*Exercise passage*.
- Opening Delimiter -
Ray Chen received his Master of Fine Arts in 1997 from The School for American Crafts, majoring in Ceramics and Ceramics Sculpture at Rochester Institute of Technology, NY, USA and BFA, Ceramics, from Ohio University, OH, USA. His education background includes both ceramics sculpture and music. He also graduated with a Bachelor of Music degree in voice, and minor in piano in Taiwan National Educational University, Taipei, Taiwan.
Ray’s primary professional ceramics training both as a professional functional potter and designer, as well as, contemporary sculptor at the Chian Zhan Ceramic Arts Center in Taipei, Taiwan and moved to the United States in 1991 to pursue more contemporary issues in his ceramic work.
Ray was an Associate Professor at the University of Southern Maine and Assistant Professor at Indiana State University as the head of the Ceramics Departments. He also was the Executive Director at the Halcyon Art Gallery – Swope Art Museum in Terre Haute, IN. Currently, He serves as the Director of Fine Arts Department at the New England Institute of Education, USA.
Ray is a member of International Academy of Ceramics, and serves as an advisory board member of International Shino Symposium, Beijing, China. He has conducted numerous regional, national and International Ceramics Symposiums, as well as, juried numerous regional, national and international ceramic exhibitions.
Ray’s ceramic works have been exhibiting both nationally and internationally with numerous reviews and publications. He has been invited to participate in many exhibitions and traveling lecturing in Australia, Belgium, Canada, China, Czech Republic, Denmark, England, France, Finland, Germany, Guam, Hawaii, Hong Kong, Hungary, Ireland, Israel, Italy, Japan, Korea, Latvia, Netherlands, Poland, Portugal, Scotland, Spain, Sweden, Switzerland, Taiwan, Turkey, and North America.
Henry Moore says “sculpture must have life in it. Creating a vitality and life within a form, gives it meaning and primitive power infused with humanist content”. Conceptually, “Mother and Child” moves from tradition to contemporary, from realistic emotional expression to abstract presentation, from East to West.
- Closing Delimiter -
*Action item*. Continue the biography of ceramic artist Ray Chen, starting after its last sentence.

*Data shown*.
- Opening Delimiter -
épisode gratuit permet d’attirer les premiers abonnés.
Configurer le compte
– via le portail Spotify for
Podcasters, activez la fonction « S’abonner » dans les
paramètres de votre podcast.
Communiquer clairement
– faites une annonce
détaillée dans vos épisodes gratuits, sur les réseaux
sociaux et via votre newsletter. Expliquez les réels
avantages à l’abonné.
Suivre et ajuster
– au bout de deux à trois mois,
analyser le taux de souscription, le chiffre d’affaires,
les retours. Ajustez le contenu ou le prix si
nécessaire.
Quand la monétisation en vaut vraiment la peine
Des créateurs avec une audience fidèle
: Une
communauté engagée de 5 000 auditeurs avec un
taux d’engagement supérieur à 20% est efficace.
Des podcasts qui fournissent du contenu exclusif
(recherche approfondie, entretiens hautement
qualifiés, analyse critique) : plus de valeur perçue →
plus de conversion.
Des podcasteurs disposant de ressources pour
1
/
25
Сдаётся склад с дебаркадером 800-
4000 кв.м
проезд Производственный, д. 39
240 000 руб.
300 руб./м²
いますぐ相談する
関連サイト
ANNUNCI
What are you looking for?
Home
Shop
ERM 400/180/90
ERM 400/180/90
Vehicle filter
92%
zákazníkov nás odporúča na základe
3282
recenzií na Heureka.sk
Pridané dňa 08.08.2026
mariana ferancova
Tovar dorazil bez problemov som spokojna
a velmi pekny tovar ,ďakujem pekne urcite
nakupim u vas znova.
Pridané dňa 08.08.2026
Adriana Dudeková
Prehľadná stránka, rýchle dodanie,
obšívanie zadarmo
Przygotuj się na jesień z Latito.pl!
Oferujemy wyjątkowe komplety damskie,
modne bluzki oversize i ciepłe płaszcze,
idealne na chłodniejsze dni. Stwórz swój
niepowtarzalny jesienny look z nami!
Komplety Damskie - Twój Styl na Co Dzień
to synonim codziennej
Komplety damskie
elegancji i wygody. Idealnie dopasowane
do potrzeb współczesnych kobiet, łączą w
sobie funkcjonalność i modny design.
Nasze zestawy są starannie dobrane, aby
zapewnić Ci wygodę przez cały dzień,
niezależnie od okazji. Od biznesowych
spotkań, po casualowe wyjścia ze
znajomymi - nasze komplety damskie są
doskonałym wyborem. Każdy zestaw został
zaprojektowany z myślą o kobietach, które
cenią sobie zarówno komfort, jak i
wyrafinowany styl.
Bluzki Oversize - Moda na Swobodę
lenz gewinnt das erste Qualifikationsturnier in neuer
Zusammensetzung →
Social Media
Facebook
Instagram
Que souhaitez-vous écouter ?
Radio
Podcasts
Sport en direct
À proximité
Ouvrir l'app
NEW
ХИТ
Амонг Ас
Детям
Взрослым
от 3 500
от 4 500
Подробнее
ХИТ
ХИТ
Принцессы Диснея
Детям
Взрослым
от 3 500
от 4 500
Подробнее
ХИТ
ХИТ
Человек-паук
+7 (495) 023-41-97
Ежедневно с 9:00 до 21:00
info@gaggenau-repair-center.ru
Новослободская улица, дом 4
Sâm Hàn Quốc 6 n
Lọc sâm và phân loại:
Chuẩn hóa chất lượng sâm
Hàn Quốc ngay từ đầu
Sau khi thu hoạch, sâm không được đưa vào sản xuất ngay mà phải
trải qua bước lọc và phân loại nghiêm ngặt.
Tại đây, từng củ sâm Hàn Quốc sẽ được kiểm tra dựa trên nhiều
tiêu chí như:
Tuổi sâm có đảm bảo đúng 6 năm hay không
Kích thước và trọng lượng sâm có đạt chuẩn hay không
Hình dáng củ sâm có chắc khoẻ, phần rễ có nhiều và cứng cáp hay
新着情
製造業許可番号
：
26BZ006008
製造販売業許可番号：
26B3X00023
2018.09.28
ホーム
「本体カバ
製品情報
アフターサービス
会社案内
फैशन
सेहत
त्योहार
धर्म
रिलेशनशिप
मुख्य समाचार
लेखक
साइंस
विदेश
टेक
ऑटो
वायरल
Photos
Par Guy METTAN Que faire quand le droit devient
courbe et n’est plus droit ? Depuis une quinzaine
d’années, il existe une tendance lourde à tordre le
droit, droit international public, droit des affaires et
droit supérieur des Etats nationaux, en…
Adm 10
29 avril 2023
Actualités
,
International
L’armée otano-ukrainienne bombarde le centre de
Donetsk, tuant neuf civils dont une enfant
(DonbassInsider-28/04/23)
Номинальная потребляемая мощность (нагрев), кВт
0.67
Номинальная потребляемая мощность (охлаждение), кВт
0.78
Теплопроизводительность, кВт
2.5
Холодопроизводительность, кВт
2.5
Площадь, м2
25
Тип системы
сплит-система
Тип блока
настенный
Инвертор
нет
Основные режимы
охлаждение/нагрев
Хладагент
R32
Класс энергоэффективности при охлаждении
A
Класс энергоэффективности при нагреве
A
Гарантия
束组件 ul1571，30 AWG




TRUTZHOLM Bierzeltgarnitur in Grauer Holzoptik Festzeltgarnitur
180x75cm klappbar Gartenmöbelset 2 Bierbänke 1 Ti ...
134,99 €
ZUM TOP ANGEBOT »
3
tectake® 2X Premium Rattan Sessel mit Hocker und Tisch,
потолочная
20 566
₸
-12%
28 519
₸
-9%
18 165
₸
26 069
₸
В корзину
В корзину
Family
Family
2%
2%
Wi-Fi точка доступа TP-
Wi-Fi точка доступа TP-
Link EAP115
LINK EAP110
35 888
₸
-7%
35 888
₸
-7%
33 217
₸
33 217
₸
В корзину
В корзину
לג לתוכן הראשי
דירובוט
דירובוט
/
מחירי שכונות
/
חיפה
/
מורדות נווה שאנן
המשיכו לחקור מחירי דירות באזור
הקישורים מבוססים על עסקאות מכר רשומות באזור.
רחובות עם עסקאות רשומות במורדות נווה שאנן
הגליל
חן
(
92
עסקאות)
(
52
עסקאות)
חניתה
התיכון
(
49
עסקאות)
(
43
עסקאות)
- Closing Delimiter -
*Answer section*.
For the last several years, I have addressed in my work the central relationship between my mother and myself. Eastern culture and my family education have shaped my (early) life… to be humble, be polite, and be patient, preserve harmony but to be sensitive. I have been learning and growing to become who I am through experiencing the process of time and culture, and history and values. “Mother and Child is a connection between my mother and me over space and distance. It is a measurement in feelings through my own personal experience, presenting movement, energy, love, relation, honesty, and integrity. The energy radiates from the point where the pieces touch. Feelings toward my mother and her devastating illness mesh into one. Negative space and lines are drawn between internal and external emotions.
In my sculptures, the exploration of form, space and lines, have become an outer language to embody my inner feelings. The composition of gestural abstract forms is also affected strongly by the spaces between forms. The objective is to compose a portrait that is charged with rich emotional and spiritual vision.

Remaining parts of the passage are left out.